ETL pipelines often operate on schedules or triggers. Some run hourly, some daily, others in near real time. Failures are inevitable: a source goes offline, a schema changes, or malformed data sneaks through. Robust ETL systems are designed not just to process data, but to fail visibly and recover gracefully.

Consider a practical example. An organization collects user events from a website, sales data from a CRM, and billing records from a payment provider. Each system speaks a different dialect. An ETL pipeline extracts this data, transforms it into a shared structure, and loads it into a central warehouse where analysts can finally ask questions that span all three.

Without ETL, data remains siloed. Reports disagree. Metrics cannot be trusted. Decisions are made based on partial truths. With ETL, data becomes comparable, queryable, and accountable — not perfect, but usable.

ETL does not guarantee insight. It does not choose the right questions or prevent bad interpretations. What it does is establish a repeatable path from chaos to structure, turning raw exhaust into something worth examining.

In data systems, ETL is not glamorous. It is plumbing. And like all good plumbing, it is only noticed when it fails — or when it was never built at all.

Looker

/ˈlʊk-ər/

n. “See the numbers, tell the story.”

Looker is a business intelligence (BI) and data analytics platform designed to turn raw data into actionable insights.
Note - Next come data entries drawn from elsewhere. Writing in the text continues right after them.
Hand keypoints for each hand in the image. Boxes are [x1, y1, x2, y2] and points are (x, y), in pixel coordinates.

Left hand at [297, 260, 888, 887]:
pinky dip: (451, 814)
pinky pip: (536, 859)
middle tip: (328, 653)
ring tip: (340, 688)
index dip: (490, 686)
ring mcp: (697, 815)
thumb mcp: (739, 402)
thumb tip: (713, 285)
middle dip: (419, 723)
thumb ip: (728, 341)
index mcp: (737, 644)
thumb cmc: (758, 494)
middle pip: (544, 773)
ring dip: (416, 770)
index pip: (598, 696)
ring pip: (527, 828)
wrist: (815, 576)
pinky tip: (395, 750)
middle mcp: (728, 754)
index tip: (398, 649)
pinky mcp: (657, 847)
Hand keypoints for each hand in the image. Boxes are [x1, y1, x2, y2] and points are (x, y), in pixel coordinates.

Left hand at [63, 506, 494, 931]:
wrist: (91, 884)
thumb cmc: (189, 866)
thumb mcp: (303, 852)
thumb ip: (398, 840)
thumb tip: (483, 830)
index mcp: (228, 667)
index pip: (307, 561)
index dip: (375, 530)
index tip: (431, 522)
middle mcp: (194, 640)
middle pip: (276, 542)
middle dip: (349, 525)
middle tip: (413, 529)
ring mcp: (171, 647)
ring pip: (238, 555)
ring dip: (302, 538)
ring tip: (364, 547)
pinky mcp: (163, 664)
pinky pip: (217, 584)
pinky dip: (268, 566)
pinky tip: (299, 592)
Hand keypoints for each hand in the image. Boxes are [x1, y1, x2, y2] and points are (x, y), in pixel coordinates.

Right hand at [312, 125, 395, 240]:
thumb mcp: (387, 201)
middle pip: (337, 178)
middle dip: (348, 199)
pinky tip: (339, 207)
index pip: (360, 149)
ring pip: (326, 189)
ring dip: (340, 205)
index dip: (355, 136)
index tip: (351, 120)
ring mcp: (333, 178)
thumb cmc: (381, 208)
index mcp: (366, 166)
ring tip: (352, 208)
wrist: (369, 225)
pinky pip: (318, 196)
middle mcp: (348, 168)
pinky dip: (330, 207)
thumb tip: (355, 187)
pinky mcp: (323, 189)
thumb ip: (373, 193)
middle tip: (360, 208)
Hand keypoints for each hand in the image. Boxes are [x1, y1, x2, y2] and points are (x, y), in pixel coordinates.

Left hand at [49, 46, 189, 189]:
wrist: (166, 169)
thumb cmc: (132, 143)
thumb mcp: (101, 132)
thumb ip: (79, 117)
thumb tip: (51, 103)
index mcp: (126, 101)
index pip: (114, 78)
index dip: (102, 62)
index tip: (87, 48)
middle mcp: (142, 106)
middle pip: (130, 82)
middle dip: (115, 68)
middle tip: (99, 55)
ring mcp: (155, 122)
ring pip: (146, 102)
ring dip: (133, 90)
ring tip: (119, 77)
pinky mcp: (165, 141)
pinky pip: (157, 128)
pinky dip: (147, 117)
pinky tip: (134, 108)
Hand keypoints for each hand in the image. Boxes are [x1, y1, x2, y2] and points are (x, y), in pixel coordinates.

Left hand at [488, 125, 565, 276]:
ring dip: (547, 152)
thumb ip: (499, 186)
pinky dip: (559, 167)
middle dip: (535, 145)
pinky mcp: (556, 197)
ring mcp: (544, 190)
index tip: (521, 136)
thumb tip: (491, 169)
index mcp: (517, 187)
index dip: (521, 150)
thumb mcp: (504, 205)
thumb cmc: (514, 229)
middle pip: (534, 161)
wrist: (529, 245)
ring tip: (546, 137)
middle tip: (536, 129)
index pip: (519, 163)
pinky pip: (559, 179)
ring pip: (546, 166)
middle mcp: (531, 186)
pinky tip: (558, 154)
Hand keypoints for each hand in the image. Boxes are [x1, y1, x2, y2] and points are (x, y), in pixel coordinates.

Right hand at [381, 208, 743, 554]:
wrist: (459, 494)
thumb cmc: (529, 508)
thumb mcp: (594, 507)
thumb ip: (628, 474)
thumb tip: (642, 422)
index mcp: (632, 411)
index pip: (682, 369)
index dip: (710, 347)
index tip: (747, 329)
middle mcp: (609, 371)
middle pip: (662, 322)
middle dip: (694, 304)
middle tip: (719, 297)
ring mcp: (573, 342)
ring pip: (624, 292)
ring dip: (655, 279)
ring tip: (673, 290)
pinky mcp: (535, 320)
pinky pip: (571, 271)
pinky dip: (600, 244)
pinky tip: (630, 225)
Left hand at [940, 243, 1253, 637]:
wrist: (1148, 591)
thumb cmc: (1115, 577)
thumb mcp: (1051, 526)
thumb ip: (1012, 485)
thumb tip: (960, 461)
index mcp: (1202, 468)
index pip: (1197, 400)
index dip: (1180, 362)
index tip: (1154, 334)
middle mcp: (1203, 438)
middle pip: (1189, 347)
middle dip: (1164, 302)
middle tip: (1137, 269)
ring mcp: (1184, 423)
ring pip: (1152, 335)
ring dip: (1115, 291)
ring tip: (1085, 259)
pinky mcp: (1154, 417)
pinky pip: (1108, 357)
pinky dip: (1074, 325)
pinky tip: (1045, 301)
It connects to databases, warehouses, and data lakes — for example, BigQuery, Cloud Storage, or SQL Server — allowing users to explore, visualize, and share data across organizations.

At its core, Looker abstracts SQL into a modeling language called LookML, which defines relationships, metrics, and dimensions in a reusable way. This lets analysts and business users query complex datasets without writing raw SQL, reducing errors and improving consistency across reports.

Looker is more than dashboards. It enables embedded analytics, scheduled reports, and data-driven workflows. For instance, a marketing team might pull campaign performance metrics and automatically trigger follow-up actions, while finance teams can produce audit-ready reports sourced directly from their database. The key advantage is centralizing the "single source of truth," so everyone in the organization makes decisions based on the same definitions.

Security and governance are built-in. User roles, access controls, and row-level security ensure that sensitive data is protected, while still providing broad analytics access for teams who need it. This balance is critical in enterprises managing compliance requirements like GDPR or CCPA.

Looker integrates with modern analytics stacks, including tools for ETL, machine learning pipelines, and visualization. It solves the common problem of fragmented data: instead of multiple spreadsheets or ad-hoc queries floating around, Looker provides a structured, governed, and interactive environment.

Consider a scenario where a sales team wants to analyze revenue by region. With Looker, they can slice and dice the data, drill into customer segments, or visualize trends over time without waiting on engineering. The same data model can serve marketing, finance, and product teams simultaneously — avoiding inconsistencies and manual reconciliation.

In short, Looker is a platform for anyone who wants to turn complex data into insight, whether through visualizations, dashboards, or integrated workflows. It combines analytical power, governance, and usability into a single tool, making it a cornerstone of modern data-driven organizations.